O secretário municipal de Saúde do Rio, Daniel Soranz mostra vacina contra Covid-19 para crianças, no Rio de Janeiro

Um tribunal explicitamente disposto a se portar como governo paralelo no que diz respeito ao combate à pandemia de Covid-19, e um partido cuja especialidade é buscar o Judiciário para conseguir impor as plataformas que sua ínfima representatividade parlamentar impede de implantar por meio do locus correto, que é o Legislativo. Essa combinação daninha para o Brasil voltou a dar as caras no confuso despacho do ministro Ricardo Lewandowski, amplamente interpretado como uma autorização para que o Ministério Público de todos os estados e do Distrito Federal pudesse multar e até mesmo propor ações judiciais contra pais que não vacinarem seus filhos contra a Covid-19 – extrapolando o que a Rede Sustentabilidade havia solicitado, já que o partido desejava que a fiscalização e a aplicação de punições como multas ficasse a cargo dos conselhos tutelares.

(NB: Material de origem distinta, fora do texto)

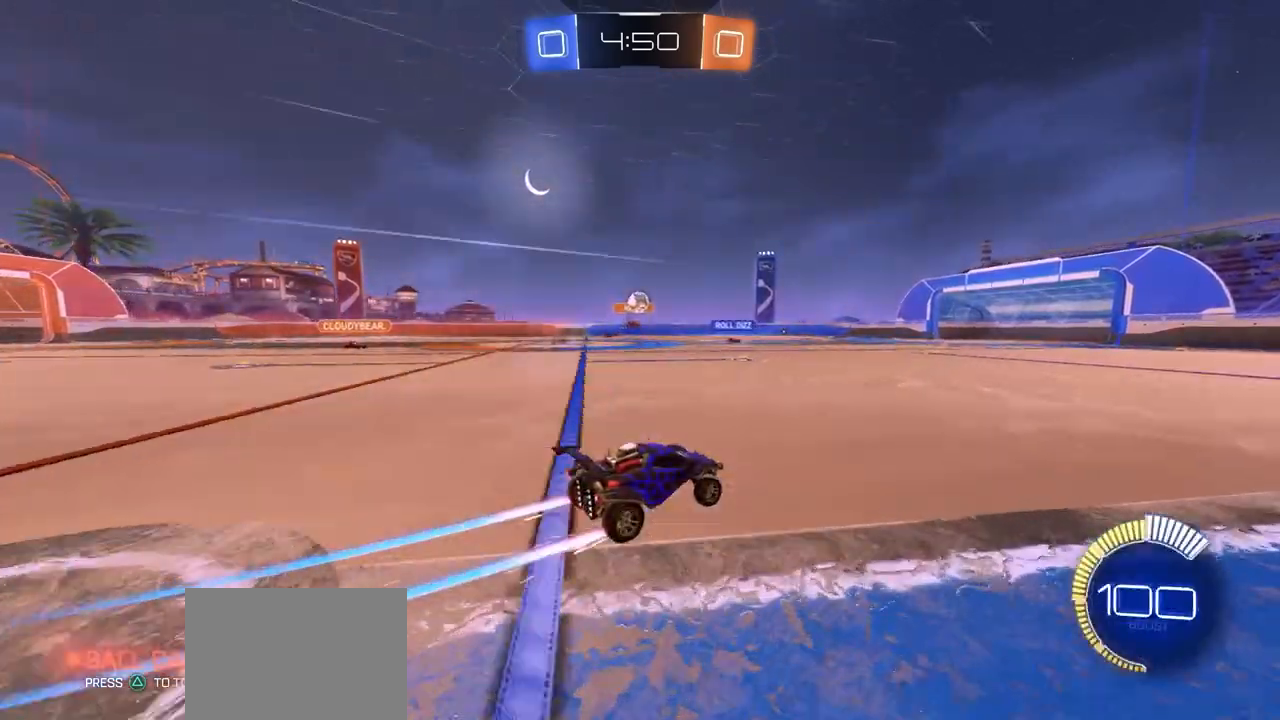
{"buttons": [], "left_stick": "center", "right_stick": "center", "events": [[200, "left_stick", "left"], [333, "left_stick", "center"]]}
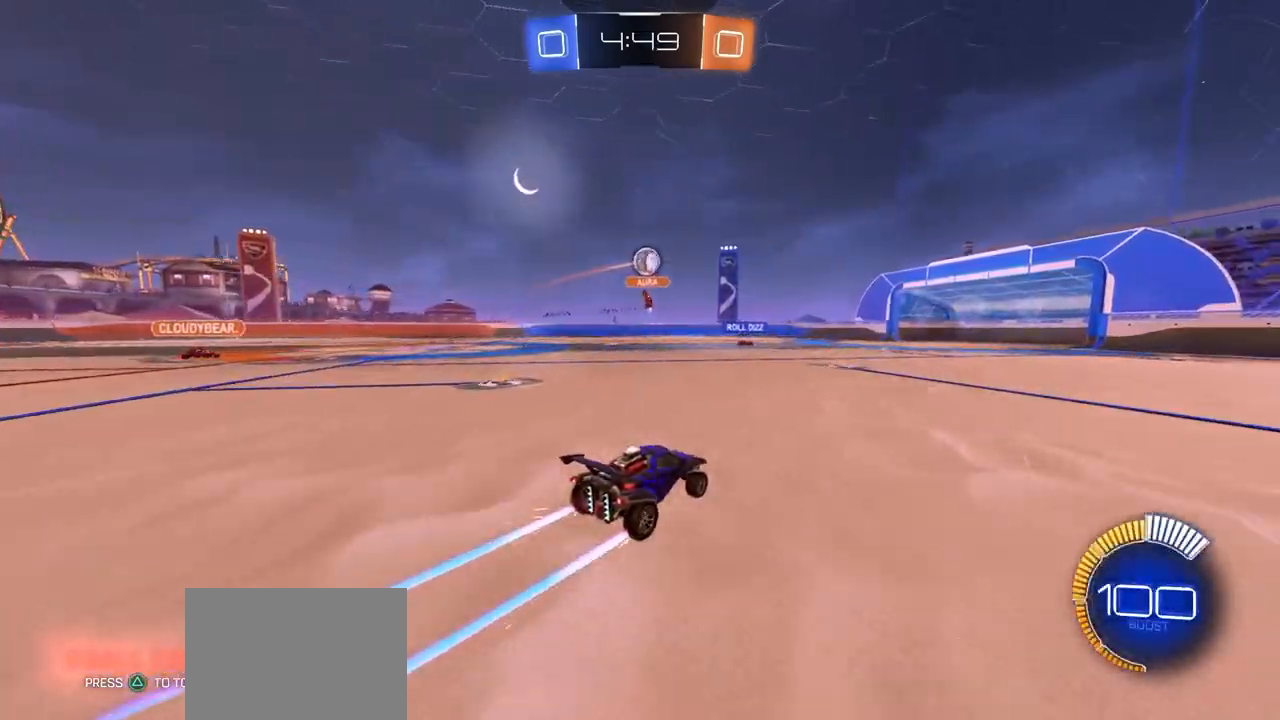
{"buttons": [], "left_stick": "center", "right_stick": "center", "events": []}
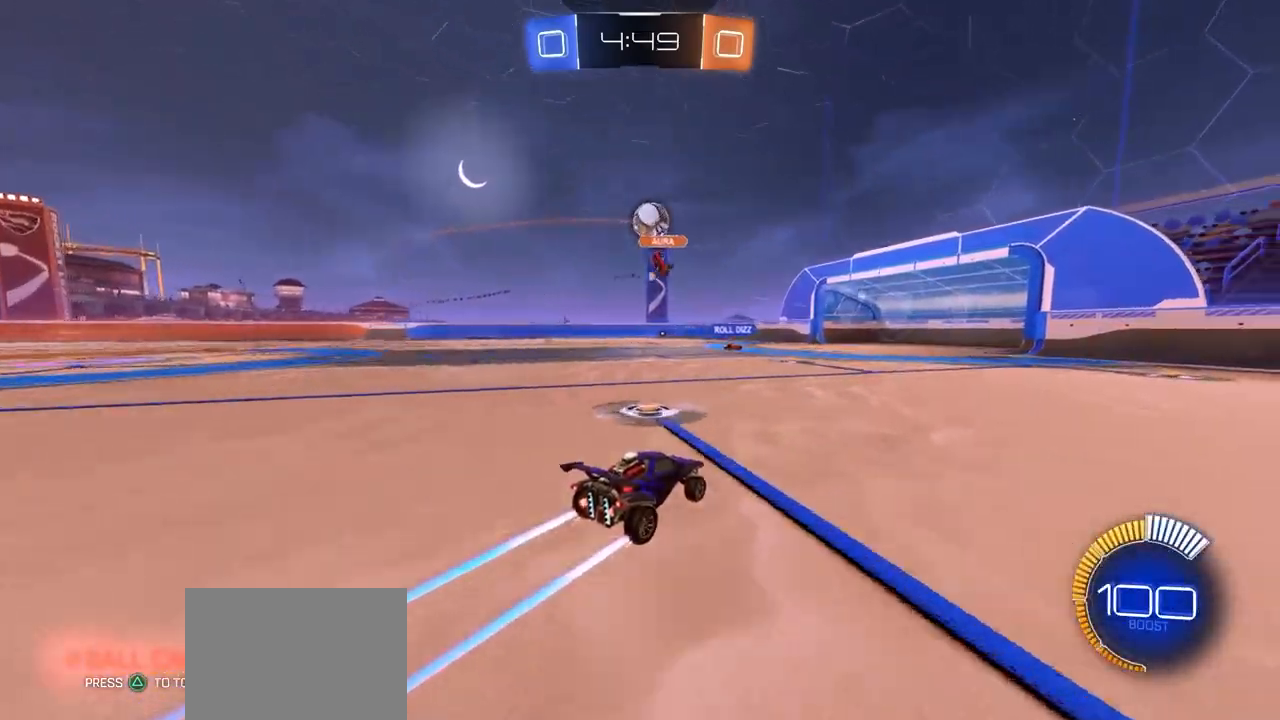
{"buttons": [], "left_stick": "center", "right_stick": "center", "events": [[117, "left_stick", "right"], [267, "left_stick", "center"]]}
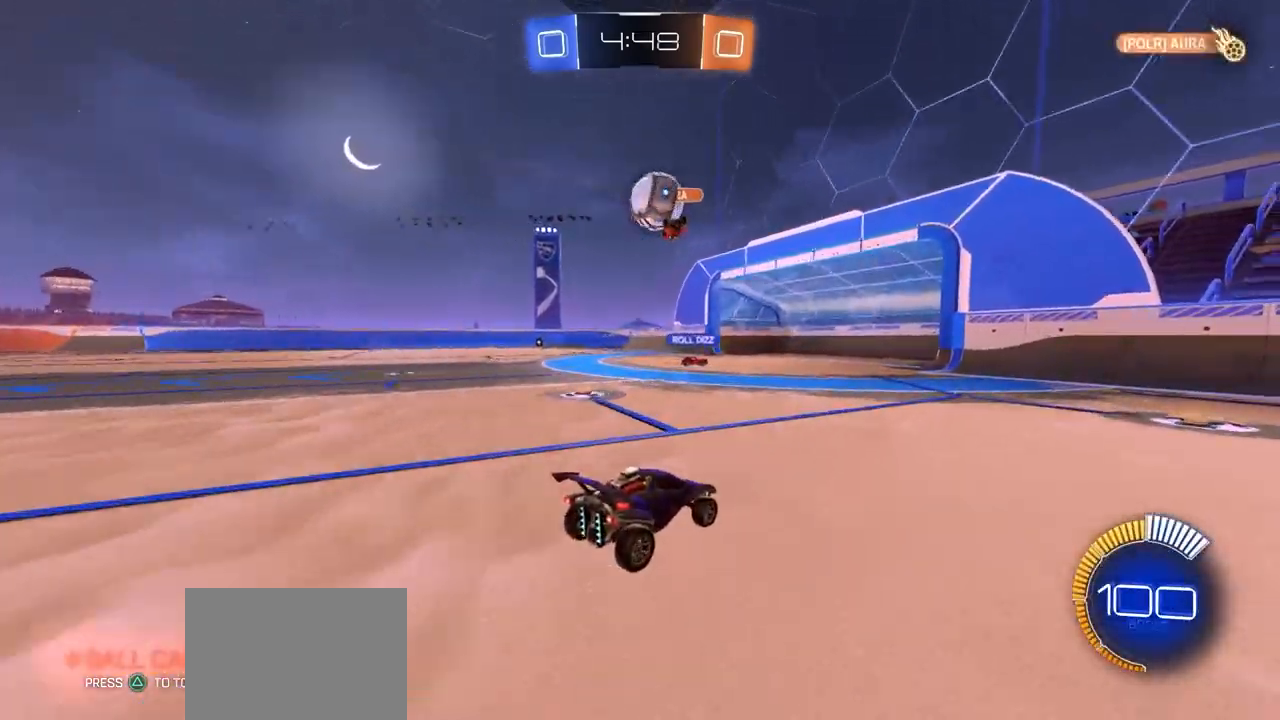
{"buttons": [], "left_stick": "left", "right_stick": "center", "events": [[67, "left_stick", "down-right"], [183, "left_stick", "center"], [450, "left_stick", "left"]]}
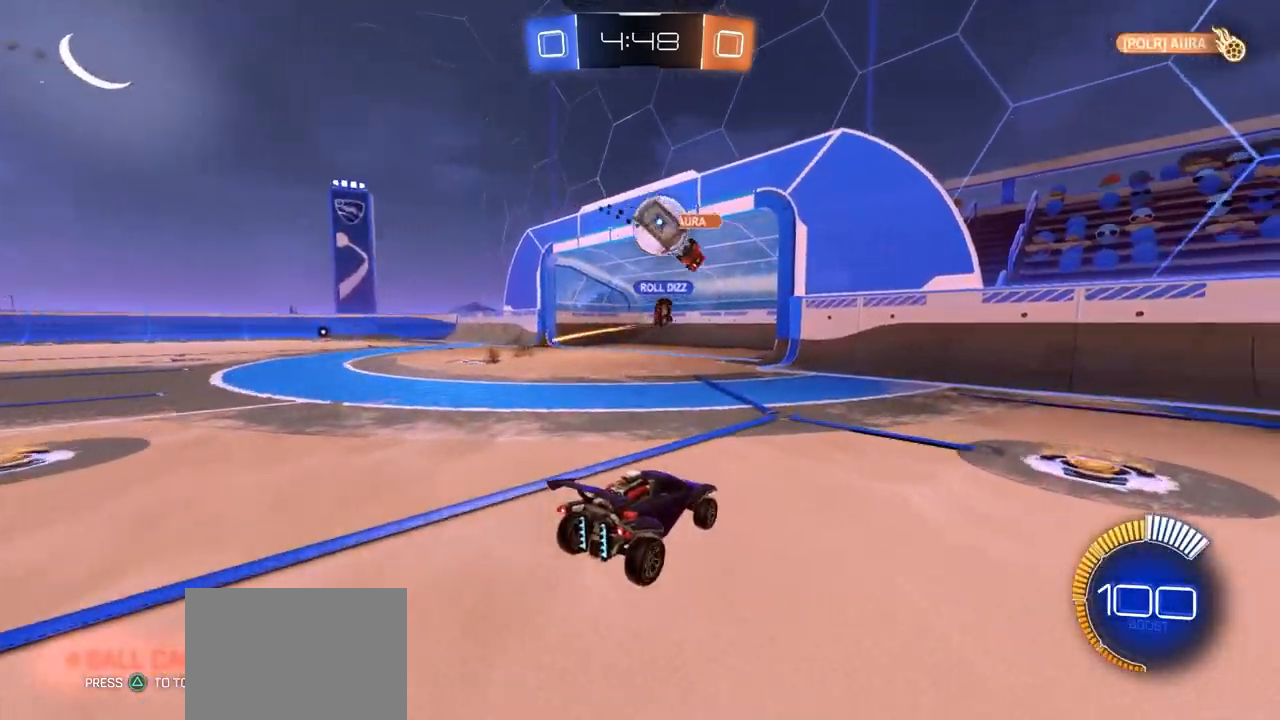
{"buttons": [], "left_stick": "down-right", "right_stick": "center", "events": [[50, "left_stick", "center"], [150, "left_stick", "left"], [250, "left_stick", "center"], [367, "left_stick", "left"], [467, "left_stick", "down-right"]]}
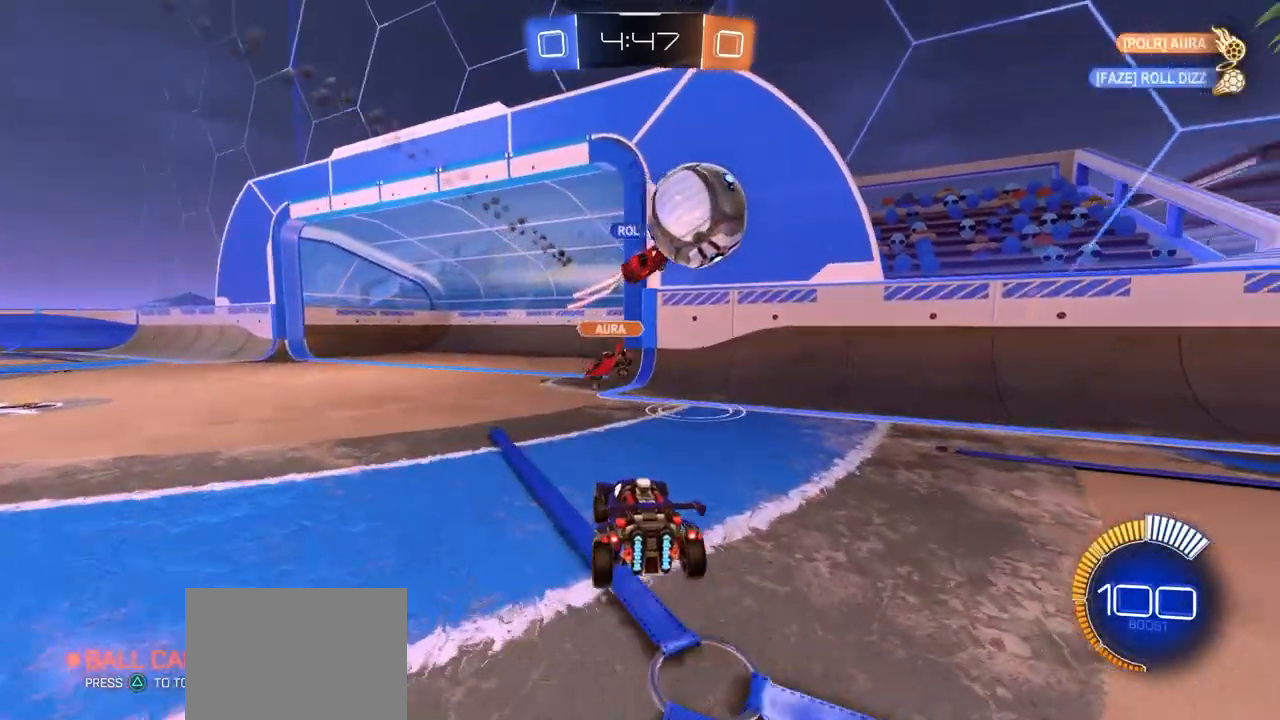
{"buttons": [], "left_stick": "center", "right_stick": "center", "events": [[500, "left_stick", "center"]]}
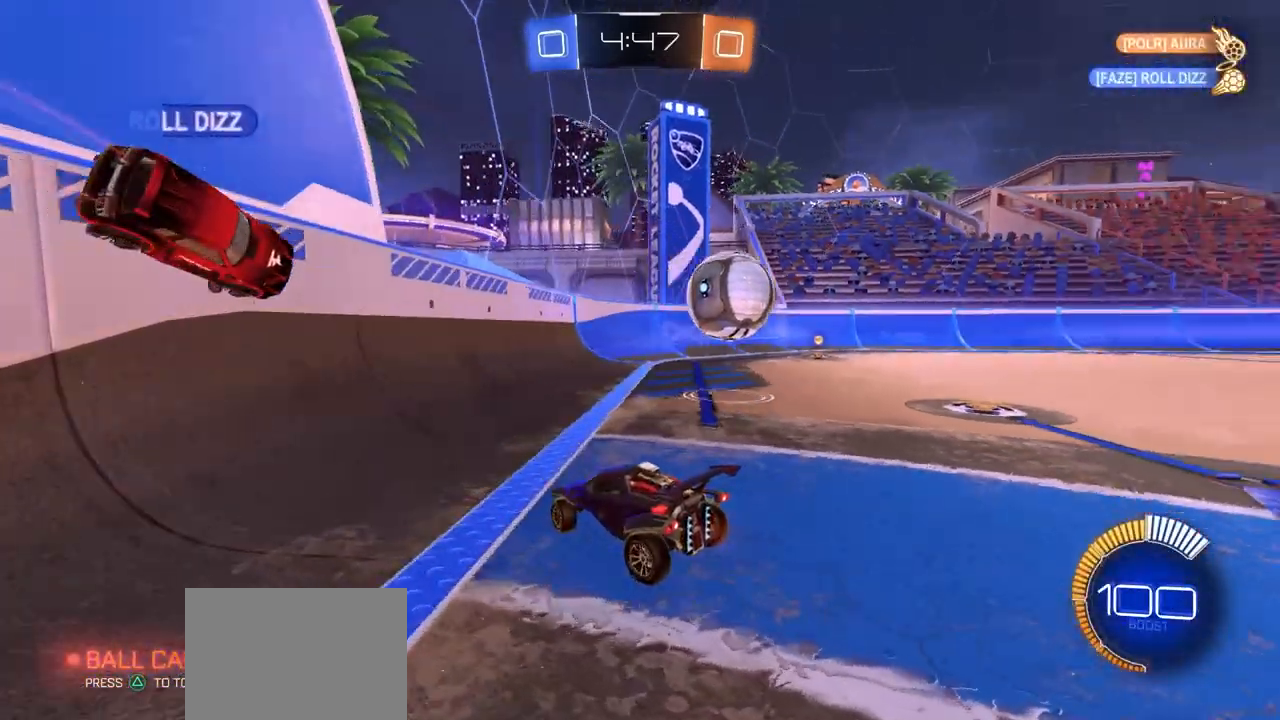
{"buttons": [], "left_stick": "down-left", "right_stick": "center", "events": [[250, "left_stick", "down-left"]]}
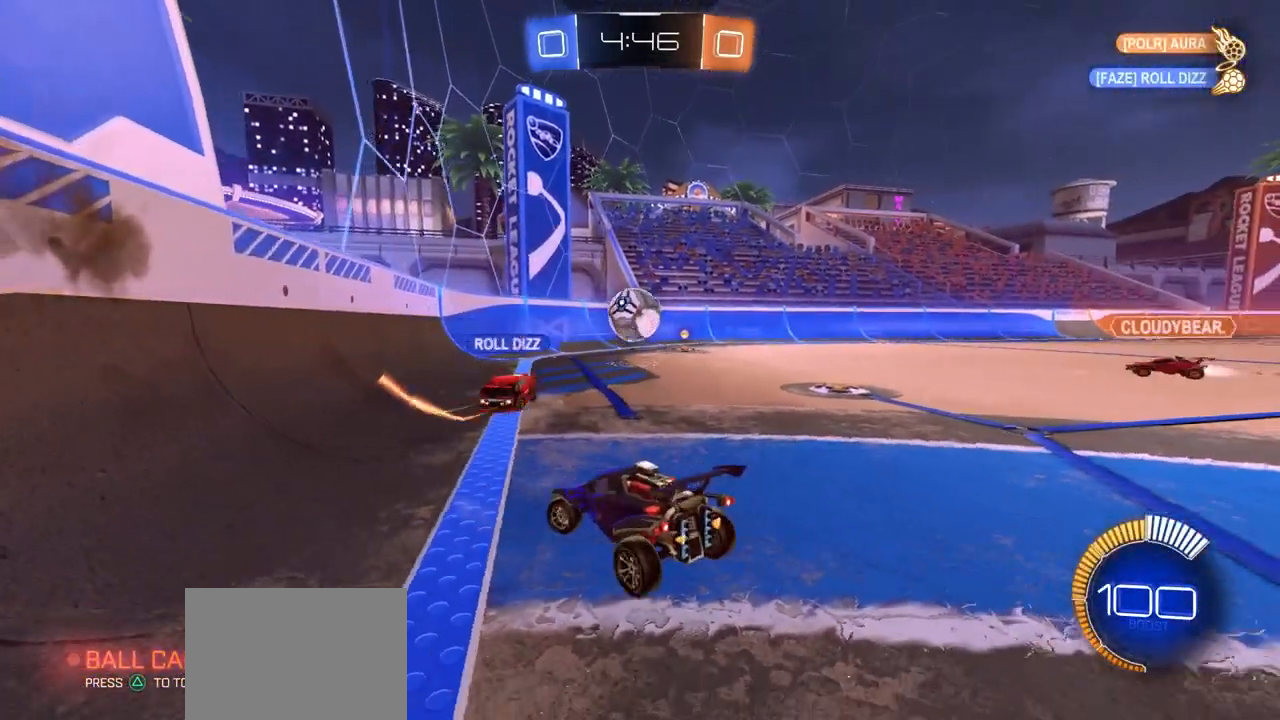
{"buttons": [], "left_stick": "center", "right_stick": "center", "events": [[183, "left_stick", "center"]]}
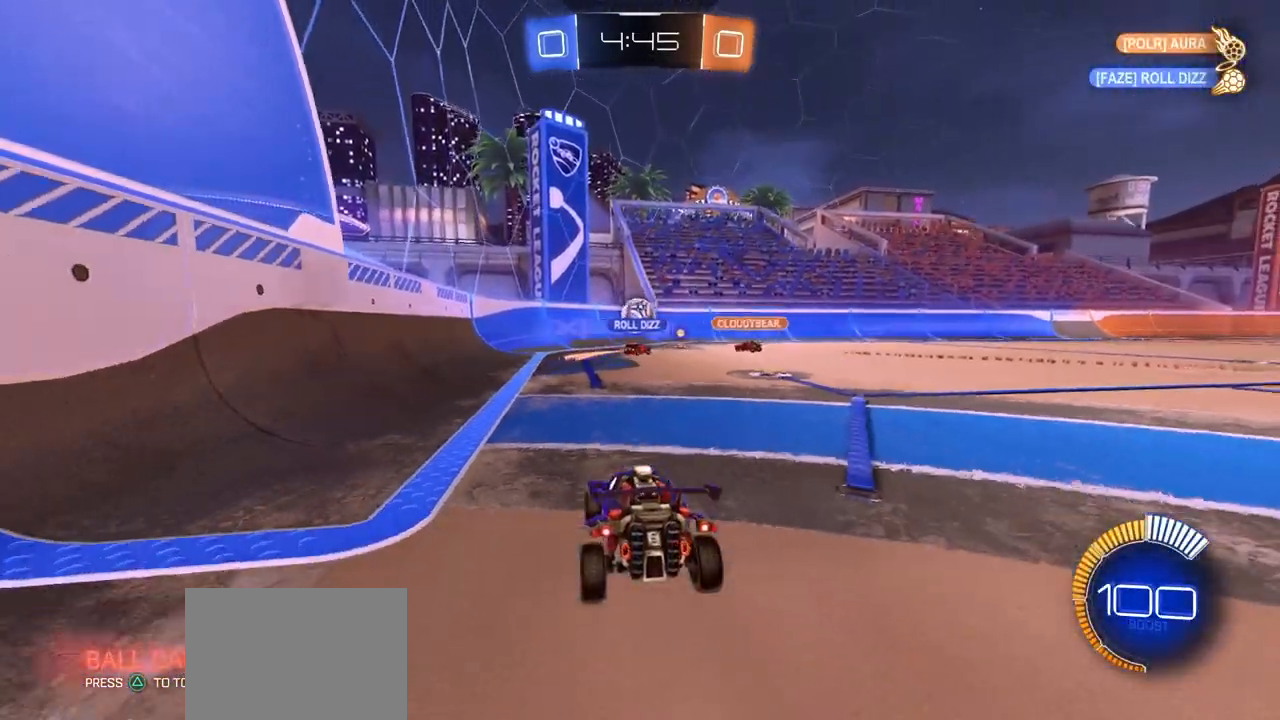
{"buttons": [], "left_stick": "left", "right_stick": "center", "events": [[250, "left_stick", "left"]]}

A vacinação de crianças é tema ainda bastante controverso. A Organização Mundial de Saúde (OMS), embora reconheça possíveis benefícios, já afirmou que ela não seria prioridade diante da necessidade de vacinar ou reforçar a imunização de outros grupos mais propensos a desenvolver formas severas da Covid-19. Um outro texto da OMS, atualizado em 5 de janeiro, refere-se especificamente à vacina da Pfizer, afirmando que, na falta de dados sobre eficácia e efeitos colaterais em crianças abaixo de 12 anos, elas não deveriam ser “rotineiramente vacinadas” com este imunizante específico até que houvesse informações mais aprofundadas. É justamente esta vacina que estava destinada a crianças de 5 a 12 anos no Brasil, após aprovação da Agência Nacional de Vigilância Sanitária (Anvisa) e do Ministério da Saúde.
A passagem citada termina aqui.